3 points by heshiming 1482 days ago
I worked for years as a freelance contractor in NLP. Clients and agencies generally consider sentiment analysis a simple matter. But the reality is off-the-shelf packages, like TextBlob are rule-based. When you put together an app, like a chatbot for customer services, they rarely work well. The cost to improve is nothing short of reinventing a new system, which most wouldn't accept. Plus, the consensus is that people prefer self-hosted in-house solutions they can improve. Reasons to avoid sending texts to an external API are 1, privacy, and 2, per-call pricing.

So I have this idea. I create an open-source toolkit for sentiment analysis. It will be data-driven, not rule-based. So it can fit most use cases well. It'll be a full package with GUI, for labeling, training, and an API server to self-host the model.

I keep a private repo of data to generate a good-enough model for a niche: customer service chatbots. A part of which is curated (scraped), and a part is labeled by myself. I sell a subscription to the model, during which period, I try to gather and label more data to improve the model. I can design the system to support partial training. That is, the customer can improve based on my model, using just hundreds of lines of their own data.

I figured if I priced it the right way (10-20% of hiring someone to create one), I can sell it to dev shops and agencies. I can go to Linkedin or Upwork to approach my customers.

Does this sound like a viable idea for a one-man shop?

3 comments

Some thoughts against it: Chatbots are a crowded market already. Chatbots that are delivering value for a company are very product specific -> lot of training needed As the customers seem not to understand the process of building a chatbot, it will be very difficult to find the 10-20% of whatever. Selling cheap is not less tedious than selling high end.

To proof me wrong, just try to sell the idea as a not yet existent or as a fake product. Build a landing page where people can subscribe to get further information, lead a few prospects to this page and count the subscriptions.

Hands down, the fake landing page idea is genius!
I'm not familiar with the market, but it sounds viable.

You seem to have missed one trick though: offering a 10-20% discount in return for adding their (labelled) data to the common training corpus.

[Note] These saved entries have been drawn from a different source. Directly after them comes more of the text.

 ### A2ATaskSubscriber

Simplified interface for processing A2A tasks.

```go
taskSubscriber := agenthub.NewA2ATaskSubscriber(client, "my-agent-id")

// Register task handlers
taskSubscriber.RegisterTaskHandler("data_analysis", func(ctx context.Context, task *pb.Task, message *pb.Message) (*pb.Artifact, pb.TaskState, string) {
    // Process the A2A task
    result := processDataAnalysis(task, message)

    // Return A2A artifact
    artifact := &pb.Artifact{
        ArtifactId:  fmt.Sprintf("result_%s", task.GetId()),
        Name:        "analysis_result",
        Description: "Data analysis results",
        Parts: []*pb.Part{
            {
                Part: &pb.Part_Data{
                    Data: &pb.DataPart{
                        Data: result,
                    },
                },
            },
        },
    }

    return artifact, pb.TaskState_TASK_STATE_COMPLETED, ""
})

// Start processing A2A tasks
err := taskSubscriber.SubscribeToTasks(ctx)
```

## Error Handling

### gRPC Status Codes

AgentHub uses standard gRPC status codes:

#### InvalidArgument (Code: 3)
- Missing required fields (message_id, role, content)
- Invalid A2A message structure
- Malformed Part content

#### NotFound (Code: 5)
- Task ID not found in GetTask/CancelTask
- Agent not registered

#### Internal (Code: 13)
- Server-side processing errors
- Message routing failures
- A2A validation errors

Good idea. Although most likely I'm serving a dev shop in the middle, not the end user. So I doubt they would contribute.
Yeah, you would need to cut the middleman in on the deal somehow, or sideline them in an unobtrusive way (for example, set up or join industry-specific consortiums that will own the combined training data sets rather than you, but you help define the standards for that data).

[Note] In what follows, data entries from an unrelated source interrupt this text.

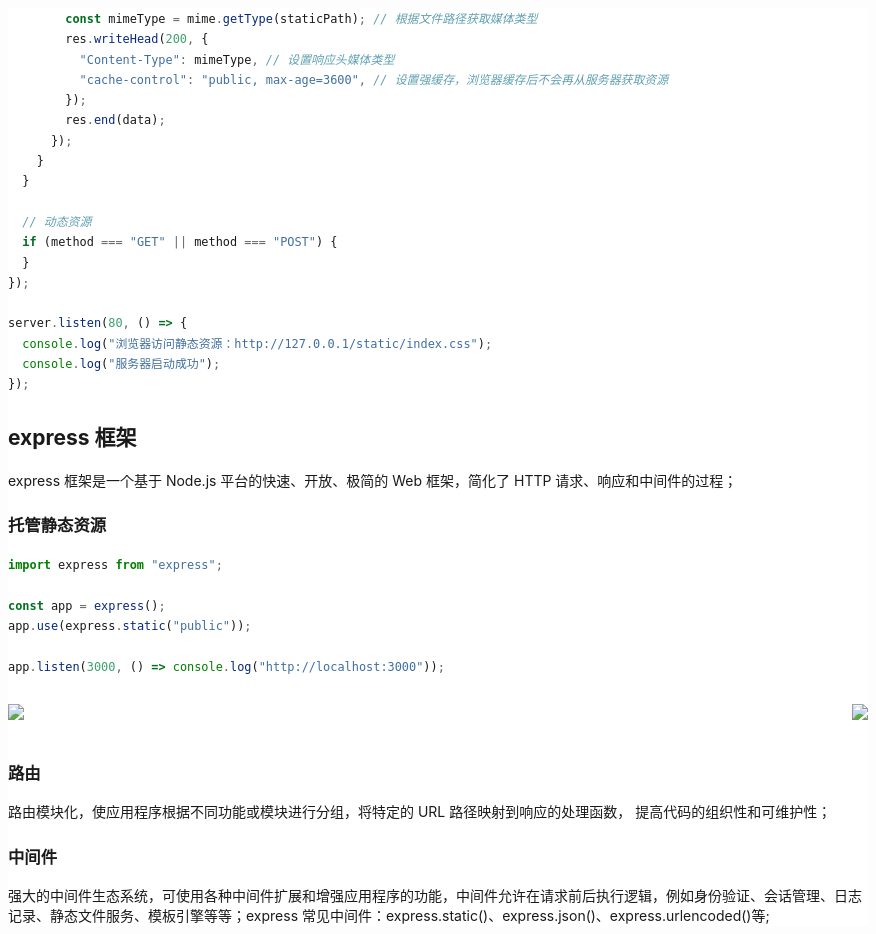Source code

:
 ```javascript
        const mimeType = mime.getType(staticPath); // 根据文件路径获取媒体类型
        res.writeHead(200, {
          "Content-Type": mimeType, // 设置响应头媒体类型
          "cache-control": "public, max-age=3600", // 设置强缓存，浏览器缓存后不会再从服务器获取资源
        });
        res.end(data);
      });
    }
  }

  // 动态资源
  if (method === "GET" || method === "POST") {
  }
});

server.listen(80, () => {
  console.log("浏览器访问静态资源：http://127.0.0.1/static/index.css");
  console.log("服务器启动成功");
});
```



## express 框架

express 框架是一个基于 Node.js 平台的快速、开放、极简的 Web 框架，简化了 HTTP 请求、响应和中间件的过程；

### 托管静态资源

```javascript app.js
import express from "express";

const app = express();
app.use(express.static("public"));

app.listen(3000, () => console.log("http://localhost:3000"));
```

<div style="display:flex; justify-content: space-between; gap: 10px;">

![](/images/node/static2.png)

![](/images/node/static_layout.png)

</div>

### 路由

路由模块化，使应用程序根据不同功能或模块进行分组，将特定的 URL 路径映射到响应的处理函数， 提高代码的组织性和可维护性；

### 中间件

强大的中间件生态系统，可使用各种中间件扩展和增强应用程序的功能，中间件允许在请求前后执行逻辑，例如身份验证、会话管理、日志记录、静态文件服务、模板引擎等等；express 常见中间件：express.static()、express.json()、express.urlencoded()等;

You might find these interesting:

https://blog.gardeviance.org/2013/02/attack-defend-and-dark-...

https://blog.gardeviance.org/2015/12/open-source-as-weapon.h...

Interesting read, thanks. Although in my life as a developer, I tend to avoid relying on seemingly open-source project that has a well-funded company behind. The "open source as a weapon" idea is probably more suitable for big corporations. And few people consider controlling an intermediary (like data) as "control". If I own the data, I'd rather choose a "real open-source project" to consume it, not something that could end up charging me a fortune in the future. Without the foundation software work, data is nothing. It can't be easy to get people onboard.
Its viability is directly proportional to the emphasis on sales instead of technology.

Business is not based on making good stuff.

Business is based on selling stuff.

Or to put it another way, technical development is the inverse of a con.

Good luck.

Yes I'm aware of that. In my experience, the companies I worked for that are functioning properly is typically more than 60% effort dedicated to sales. It's about business development, partnering. But to me it's still a problem of the chicken and the egg. Because I'm also seeing tremendous obstacles in sales when the underlying product isn't a good one.
I'm sympathetic to seeing it as a chicken-egg problem because I do the same myself.

But I know that sales is both the chicken and the egg.

A company can sell other people's products and be a good business.

The only problem with that is that I don't get to make stuff.